====== Study text ======

A new study suggests loneliness is a significant factor in our overall health and well-being. According to a recently published report in the Archives of Internal Medicine, loneliness after age 60 is linked to functional decline and death, according to researchers at the University of California at San Francisco.
Fair enough, but how do you make friends when you are post 50 and all the channels toward friendship seem to have evaporated? Making friends is easy when you are in school. Everyone is the same age, lives in the same place, and the fishing pond is filled with people with whom you share interests and values. And then you graduate.
What comes next is a hodge-podge: You collect friends from the different parts of your life. You become friends with the people at work -- again, a pool of people with common interests if not common ages. And you become friends with neighbors -- people who generally match your age and socio-economic community: If you rent in a building with single professionals, that's who you meet; if you buy in the suburbs where all the young families live, you will find other young families. When you become a parent, friendships are formed with the other parents. You meet them on your kids' sports teams, at school, and enrichment classes you sign your kid up for like karate and ballet. I used to push my daughter to take ballet mostly because I loved the Moms in the ballet class.
But then the kids grow up and much of what you had in common with many of your friends -- your children -- disappears from your social life. What you're left with is a big void and no easy way to fill it. What do you do to make friends when you are post 50? Mind you, we're not talking about dating here -- online or otherwise. Where do you find men and women and couples to hang out with when your own old friends are scattered to the wind? Skype and FaceTime keep me in contact with my long-distance old friends, but they aren't around to grab a cup of coffee wtih or go hiking with on Sunday morning.
Making friends at this transitional point in our lives is critical to our overall happiness. Barbra Streisand had it right: People who need people are the happiest people, and I don't think Babs was talking about virtual friends. We need people around us -- brick and mortar friends to go out to dinner with, catch a movie with, join the new pilates class with.
Check out the slideshow below for seven ways to make friends post 50:
What you want is someone to hang with near where you live. Approach this scientifically. Having a friend who lives an hour's drive away will mean you won't see them as much as the person who lives closer. So think global, but stay local. That means your local coffee shop, the local branch of the public library, they local chapter of the Sierra Club, or the local college that offers evening courses.

======

• Aim of the task:
Go on with the article on making friends after 50, picking up after its last sentence. The data that follows has no connection to the article on making friends after 50.

====== Extracted records ======

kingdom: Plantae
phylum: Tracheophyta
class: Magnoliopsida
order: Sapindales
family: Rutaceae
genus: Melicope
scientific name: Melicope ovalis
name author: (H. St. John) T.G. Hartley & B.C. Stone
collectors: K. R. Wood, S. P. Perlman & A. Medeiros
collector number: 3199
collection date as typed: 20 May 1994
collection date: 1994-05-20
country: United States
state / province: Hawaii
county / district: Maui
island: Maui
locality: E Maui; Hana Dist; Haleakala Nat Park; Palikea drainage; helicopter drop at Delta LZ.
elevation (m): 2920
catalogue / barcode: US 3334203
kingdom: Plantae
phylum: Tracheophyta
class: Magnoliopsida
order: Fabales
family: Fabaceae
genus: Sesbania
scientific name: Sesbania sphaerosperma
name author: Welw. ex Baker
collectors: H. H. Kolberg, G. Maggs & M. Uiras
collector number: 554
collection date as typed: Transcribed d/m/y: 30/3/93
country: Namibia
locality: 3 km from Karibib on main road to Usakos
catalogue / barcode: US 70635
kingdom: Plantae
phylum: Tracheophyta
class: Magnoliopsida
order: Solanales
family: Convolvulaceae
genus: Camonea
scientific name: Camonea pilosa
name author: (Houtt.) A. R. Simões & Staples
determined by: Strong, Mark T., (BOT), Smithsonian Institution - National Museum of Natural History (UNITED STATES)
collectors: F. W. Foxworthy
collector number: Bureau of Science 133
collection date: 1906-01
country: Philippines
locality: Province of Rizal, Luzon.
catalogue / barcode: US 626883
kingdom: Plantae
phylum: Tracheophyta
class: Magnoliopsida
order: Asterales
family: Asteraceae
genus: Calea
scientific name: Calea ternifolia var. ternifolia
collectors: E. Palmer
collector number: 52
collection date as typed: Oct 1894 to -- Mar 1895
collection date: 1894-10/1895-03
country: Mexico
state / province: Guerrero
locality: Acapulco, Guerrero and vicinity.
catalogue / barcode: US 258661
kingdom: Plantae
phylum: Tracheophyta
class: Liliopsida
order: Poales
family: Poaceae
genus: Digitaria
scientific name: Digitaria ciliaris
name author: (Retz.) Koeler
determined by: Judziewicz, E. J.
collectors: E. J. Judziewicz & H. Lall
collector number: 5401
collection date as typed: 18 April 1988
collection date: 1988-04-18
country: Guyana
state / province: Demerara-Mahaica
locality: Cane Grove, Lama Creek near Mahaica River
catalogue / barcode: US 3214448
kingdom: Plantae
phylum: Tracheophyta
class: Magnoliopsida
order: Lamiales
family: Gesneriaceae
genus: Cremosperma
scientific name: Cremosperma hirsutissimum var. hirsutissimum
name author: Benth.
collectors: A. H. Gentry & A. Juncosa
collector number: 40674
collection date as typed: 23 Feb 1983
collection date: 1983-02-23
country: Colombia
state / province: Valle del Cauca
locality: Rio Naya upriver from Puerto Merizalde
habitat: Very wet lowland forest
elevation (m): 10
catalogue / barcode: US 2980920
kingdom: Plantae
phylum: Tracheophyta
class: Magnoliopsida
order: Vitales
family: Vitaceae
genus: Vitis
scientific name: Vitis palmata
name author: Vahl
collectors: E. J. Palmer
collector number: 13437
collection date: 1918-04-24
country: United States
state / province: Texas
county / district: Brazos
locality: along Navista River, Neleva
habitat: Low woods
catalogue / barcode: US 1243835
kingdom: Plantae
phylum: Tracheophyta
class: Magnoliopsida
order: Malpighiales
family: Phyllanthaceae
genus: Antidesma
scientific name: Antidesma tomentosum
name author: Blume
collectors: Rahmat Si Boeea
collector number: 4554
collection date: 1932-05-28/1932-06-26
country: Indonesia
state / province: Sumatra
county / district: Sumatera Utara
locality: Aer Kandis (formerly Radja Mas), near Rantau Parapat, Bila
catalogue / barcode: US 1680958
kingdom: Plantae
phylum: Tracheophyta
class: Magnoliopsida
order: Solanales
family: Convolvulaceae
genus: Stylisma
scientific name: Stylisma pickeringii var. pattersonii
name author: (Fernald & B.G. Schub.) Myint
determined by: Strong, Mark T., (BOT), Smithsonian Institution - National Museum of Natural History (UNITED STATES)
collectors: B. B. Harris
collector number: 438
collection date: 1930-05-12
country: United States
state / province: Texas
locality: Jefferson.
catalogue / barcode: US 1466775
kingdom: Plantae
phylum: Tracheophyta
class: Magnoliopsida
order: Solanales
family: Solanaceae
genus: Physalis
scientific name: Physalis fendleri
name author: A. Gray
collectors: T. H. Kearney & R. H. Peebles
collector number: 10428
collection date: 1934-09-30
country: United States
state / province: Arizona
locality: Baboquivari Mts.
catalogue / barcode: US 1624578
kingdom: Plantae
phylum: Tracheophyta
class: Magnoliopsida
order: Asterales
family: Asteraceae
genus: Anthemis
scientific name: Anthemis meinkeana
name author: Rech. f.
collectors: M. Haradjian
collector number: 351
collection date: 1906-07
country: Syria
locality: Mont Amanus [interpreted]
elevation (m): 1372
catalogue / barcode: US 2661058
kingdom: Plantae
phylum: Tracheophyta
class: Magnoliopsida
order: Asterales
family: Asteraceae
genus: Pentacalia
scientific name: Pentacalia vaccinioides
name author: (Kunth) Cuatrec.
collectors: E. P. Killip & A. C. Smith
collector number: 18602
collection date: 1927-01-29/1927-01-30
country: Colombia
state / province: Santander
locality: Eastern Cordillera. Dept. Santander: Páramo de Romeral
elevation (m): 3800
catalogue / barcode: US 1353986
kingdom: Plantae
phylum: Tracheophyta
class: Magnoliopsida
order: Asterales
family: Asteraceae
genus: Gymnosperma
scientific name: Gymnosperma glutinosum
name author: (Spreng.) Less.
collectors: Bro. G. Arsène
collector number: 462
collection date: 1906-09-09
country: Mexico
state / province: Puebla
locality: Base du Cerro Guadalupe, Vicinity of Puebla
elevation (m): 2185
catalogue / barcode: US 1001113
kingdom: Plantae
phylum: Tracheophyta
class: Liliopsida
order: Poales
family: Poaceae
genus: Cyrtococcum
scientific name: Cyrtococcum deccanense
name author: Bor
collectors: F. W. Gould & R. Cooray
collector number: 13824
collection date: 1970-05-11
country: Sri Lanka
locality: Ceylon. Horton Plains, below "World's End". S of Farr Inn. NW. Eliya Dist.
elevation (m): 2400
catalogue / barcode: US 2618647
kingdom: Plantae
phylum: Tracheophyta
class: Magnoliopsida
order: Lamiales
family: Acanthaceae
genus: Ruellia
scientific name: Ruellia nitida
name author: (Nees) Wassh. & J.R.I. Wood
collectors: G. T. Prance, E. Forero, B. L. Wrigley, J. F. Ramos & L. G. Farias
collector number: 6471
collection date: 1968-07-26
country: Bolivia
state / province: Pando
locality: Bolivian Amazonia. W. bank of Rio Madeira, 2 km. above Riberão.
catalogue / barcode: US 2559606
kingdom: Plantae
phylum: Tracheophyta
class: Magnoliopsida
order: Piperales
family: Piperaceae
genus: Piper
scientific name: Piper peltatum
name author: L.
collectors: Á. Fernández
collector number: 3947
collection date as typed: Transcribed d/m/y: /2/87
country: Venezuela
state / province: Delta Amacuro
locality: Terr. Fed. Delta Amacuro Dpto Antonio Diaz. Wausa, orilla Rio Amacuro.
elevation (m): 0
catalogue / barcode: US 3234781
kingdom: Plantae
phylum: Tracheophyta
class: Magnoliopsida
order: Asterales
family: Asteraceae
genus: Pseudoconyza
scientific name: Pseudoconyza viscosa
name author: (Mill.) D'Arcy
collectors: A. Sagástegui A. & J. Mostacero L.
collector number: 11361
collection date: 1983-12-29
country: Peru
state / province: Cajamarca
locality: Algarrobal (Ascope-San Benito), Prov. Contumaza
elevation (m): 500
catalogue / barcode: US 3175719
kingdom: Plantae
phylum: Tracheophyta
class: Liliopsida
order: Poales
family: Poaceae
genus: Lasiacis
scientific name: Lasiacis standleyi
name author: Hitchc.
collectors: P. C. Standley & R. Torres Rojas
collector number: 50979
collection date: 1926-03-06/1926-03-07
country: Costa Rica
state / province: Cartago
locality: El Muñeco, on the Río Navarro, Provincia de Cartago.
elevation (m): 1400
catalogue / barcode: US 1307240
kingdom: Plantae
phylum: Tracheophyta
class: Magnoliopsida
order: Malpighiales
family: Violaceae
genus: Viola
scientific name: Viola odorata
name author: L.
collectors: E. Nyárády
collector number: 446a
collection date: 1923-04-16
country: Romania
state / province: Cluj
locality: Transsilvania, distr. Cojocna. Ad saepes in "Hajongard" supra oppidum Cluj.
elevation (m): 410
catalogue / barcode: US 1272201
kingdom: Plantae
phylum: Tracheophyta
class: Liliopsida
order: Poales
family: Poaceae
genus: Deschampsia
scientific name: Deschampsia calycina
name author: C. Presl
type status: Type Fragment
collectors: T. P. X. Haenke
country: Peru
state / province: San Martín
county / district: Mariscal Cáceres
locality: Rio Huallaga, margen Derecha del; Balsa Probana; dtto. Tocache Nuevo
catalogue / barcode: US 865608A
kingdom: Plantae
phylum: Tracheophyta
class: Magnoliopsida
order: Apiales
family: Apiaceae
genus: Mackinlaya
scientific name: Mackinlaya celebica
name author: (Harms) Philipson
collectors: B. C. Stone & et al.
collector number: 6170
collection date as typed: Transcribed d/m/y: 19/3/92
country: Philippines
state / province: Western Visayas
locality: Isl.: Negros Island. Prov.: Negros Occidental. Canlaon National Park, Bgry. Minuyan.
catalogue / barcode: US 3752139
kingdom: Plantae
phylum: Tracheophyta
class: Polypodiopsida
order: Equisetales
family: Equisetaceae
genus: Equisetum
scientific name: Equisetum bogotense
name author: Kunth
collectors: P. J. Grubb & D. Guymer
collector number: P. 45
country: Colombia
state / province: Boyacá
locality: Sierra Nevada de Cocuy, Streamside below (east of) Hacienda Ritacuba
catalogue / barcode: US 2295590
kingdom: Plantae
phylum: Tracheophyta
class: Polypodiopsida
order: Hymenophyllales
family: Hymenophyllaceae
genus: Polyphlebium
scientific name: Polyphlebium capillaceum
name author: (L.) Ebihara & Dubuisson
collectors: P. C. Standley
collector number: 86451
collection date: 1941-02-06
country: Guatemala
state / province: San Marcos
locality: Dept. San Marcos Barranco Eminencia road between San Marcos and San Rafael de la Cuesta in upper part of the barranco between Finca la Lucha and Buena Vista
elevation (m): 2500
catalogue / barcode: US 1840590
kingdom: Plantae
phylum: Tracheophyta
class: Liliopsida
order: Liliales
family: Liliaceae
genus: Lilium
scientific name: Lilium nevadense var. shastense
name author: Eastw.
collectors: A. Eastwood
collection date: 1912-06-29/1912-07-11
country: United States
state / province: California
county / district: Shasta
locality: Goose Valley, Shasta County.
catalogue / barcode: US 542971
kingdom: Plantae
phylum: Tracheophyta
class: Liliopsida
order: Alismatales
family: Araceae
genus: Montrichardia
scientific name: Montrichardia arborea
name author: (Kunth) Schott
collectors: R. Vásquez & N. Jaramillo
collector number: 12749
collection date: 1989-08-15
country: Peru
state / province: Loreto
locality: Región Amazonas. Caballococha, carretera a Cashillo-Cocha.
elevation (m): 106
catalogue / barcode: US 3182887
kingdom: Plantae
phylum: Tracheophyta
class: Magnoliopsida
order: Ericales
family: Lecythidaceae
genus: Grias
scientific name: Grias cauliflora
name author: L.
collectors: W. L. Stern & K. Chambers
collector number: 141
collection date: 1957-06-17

======

• Result of this task:
If you play tennis, join a club or take a few lessons at the community center. If you like to throw parties, volunteer to run the annual fund-raiser at your synagogue or church; when the board thanks you publicly at the dinner, everyone will learn your name. If you hike, join the Sierra Club. If you bicycle, join a biking group or enter a race in your age category. Here's the one caveat about following your interests: Nobody ever met anyone while watching "American Idol" from the couch.
Be open to the idea that it's OK to have friends who are older or younger. The fact that they are in different stages in life just means they bring a different perspective to the table. While a 14-year-old won't be interested in socializing with a toddler, that 10-year age gap dissipates when they get older. Why not say yes to the 30-somethings who invite you to join them for drinks after work? Invite them over for dinner with their families and get to know their kids. Their views on the world may not match yours precisely, but variety is the spice of life.
If you are post 50 and uncoupled, you might find that traveling isn't as much fun. Call it the Noah's Ark theory, but in general, we like to go places paired up. There are services that will help you find a travel room-mate. Not only does this give you someone to talk to over dinner, it cuts down those single supplements that some tours and cruises charge. Friendly Planet runs one such pairing-up service. Road Scholar offers many active adult adventure vacations here -- offers to find you a roommate if you want. Their programs and generally educationally based and draw a well-heeled and educated crowd. Cruise ships do a pretty good job of making sure solo travelers find people to hang out with; group dining arrangements go a long way toward conversational icebreaking.
Even if you've never been a joiner, now may be the time to get yourself out there. Got a new puppy or an old dog who needs some new tricks? Find a community dog-training class. If you like to cook, take a cooking class. Participate in the 5K run for charity, even if you walk the final three.
Keep your smart phone with you and ask for numbers. Sure it may feel a little awkward to say to someone you just met "Hey, I really enjoyed talking to you on this Sierra Club hike but the next one isn't for two months. Would you like to get together for a hike before that?" Worst they can say is no.
With Skype and apps like FaceTime, it's easier than ever to have face-to-face visits. Don't assume your old friends are too busy to talk to you on the phone. Most cellphone plans include free long-distance calls and for those that don't, there's Skype. Invite friends who live a great distance to come and stay with you. Show them your city. Friendships are like gardens; it's often easier to tend to an existing one than grow a new one from seeds.